(What the task asks)
Find and copy each line of the listing below that has the word "terreno" in it.
──────────────────────────────
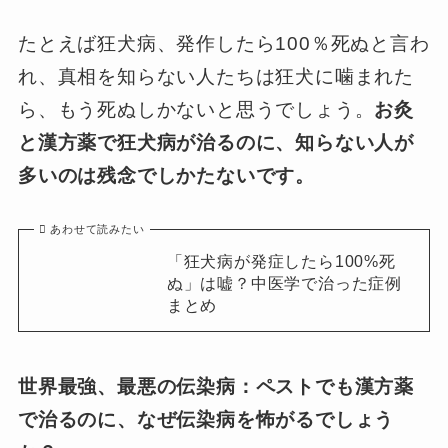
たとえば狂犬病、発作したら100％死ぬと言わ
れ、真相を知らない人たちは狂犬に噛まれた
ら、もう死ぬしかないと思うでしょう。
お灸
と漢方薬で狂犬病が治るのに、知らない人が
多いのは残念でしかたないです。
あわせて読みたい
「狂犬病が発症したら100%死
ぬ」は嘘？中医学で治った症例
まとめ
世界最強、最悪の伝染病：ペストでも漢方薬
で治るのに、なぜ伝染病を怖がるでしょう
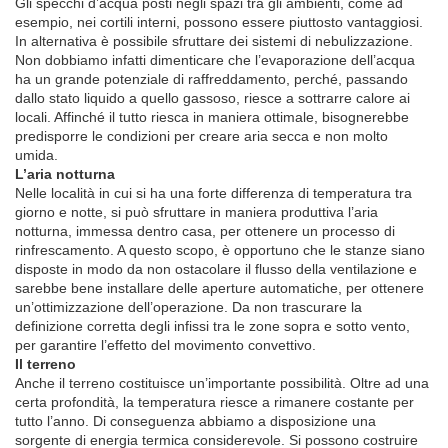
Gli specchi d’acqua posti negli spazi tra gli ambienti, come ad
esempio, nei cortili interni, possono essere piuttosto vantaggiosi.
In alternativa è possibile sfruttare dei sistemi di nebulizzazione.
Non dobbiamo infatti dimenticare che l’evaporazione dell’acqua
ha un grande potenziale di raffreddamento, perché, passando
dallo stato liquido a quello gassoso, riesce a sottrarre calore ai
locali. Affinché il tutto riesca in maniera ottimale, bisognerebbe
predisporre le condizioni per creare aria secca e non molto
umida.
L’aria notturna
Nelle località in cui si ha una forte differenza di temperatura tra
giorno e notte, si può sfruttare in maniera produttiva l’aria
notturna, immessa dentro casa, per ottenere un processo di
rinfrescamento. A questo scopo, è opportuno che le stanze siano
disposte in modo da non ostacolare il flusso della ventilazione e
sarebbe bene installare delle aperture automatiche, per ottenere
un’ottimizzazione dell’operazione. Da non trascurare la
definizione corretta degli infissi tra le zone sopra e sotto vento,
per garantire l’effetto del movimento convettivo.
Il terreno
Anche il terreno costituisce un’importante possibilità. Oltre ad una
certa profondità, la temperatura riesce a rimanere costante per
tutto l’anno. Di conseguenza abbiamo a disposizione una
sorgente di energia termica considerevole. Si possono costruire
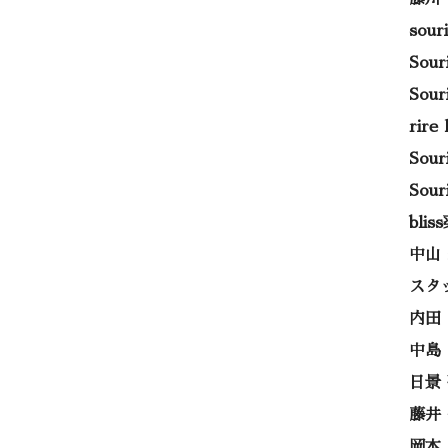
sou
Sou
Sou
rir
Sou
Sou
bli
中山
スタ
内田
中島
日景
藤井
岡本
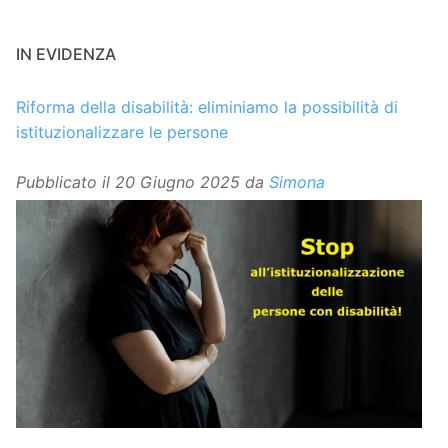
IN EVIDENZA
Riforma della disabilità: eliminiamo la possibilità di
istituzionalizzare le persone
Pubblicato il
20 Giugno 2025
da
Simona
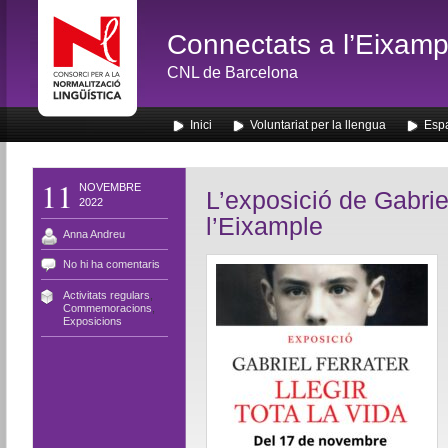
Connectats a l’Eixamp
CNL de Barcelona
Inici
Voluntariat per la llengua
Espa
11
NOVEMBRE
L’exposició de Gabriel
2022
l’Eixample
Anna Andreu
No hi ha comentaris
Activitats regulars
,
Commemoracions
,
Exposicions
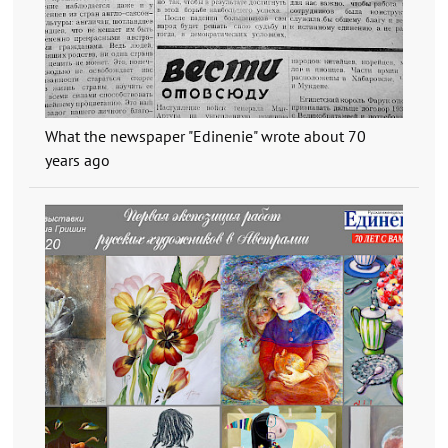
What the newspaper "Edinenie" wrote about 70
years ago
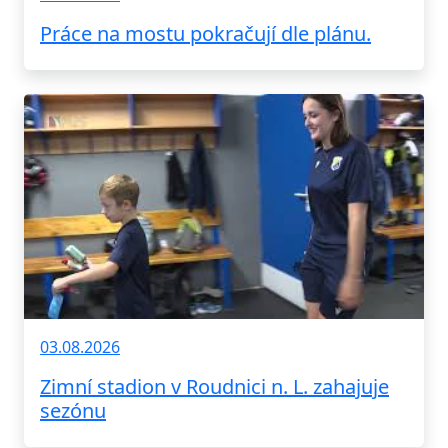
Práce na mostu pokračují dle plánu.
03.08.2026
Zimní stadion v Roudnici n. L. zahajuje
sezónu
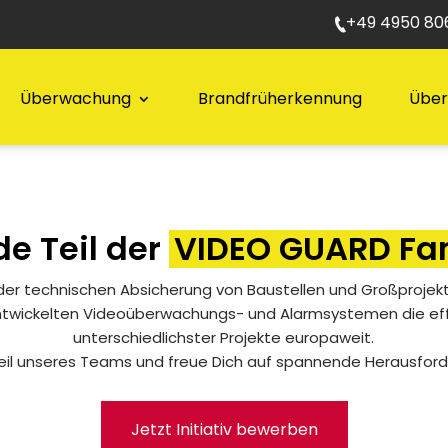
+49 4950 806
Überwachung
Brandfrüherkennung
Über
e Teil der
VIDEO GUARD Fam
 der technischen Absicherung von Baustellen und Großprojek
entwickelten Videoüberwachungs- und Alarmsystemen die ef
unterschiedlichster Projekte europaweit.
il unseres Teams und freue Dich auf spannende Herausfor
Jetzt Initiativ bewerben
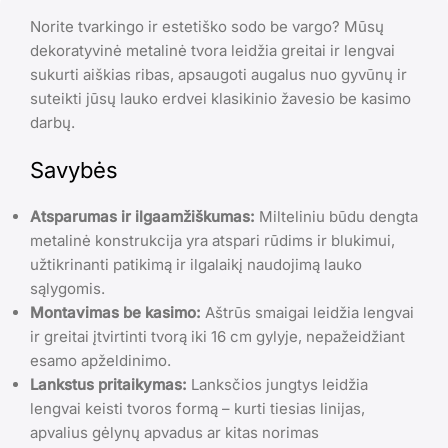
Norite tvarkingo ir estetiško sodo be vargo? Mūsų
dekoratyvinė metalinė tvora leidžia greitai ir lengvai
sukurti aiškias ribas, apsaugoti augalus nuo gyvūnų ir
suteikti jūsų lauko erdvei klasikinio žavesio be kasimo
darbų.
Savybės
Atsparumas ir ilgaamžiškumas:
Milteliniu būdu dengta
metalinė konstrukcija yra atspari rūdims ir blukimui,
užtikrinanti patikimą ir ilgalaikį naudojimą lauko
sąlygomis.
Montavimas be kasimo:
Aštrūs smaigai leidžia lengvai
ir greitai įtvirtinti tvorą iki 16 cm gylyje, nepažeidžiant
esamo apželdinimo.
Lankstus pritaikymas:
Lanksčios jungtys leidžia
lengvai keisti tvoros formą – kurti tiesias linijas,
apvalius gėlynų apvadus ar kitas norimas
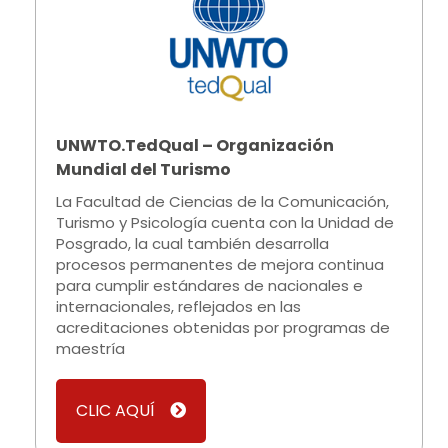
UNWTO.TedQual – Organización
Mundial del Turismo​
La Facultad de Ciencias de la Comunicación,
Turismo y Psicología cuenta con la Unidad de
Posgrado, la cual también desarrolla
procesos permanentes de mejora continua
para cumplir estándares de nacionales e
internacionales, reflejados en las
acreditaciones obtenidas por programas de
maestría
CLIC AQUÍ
──────────────────────────────
(Finished task)
Il terreno
Anche il terreno costituisce un’importante possibilità. Oltre ad una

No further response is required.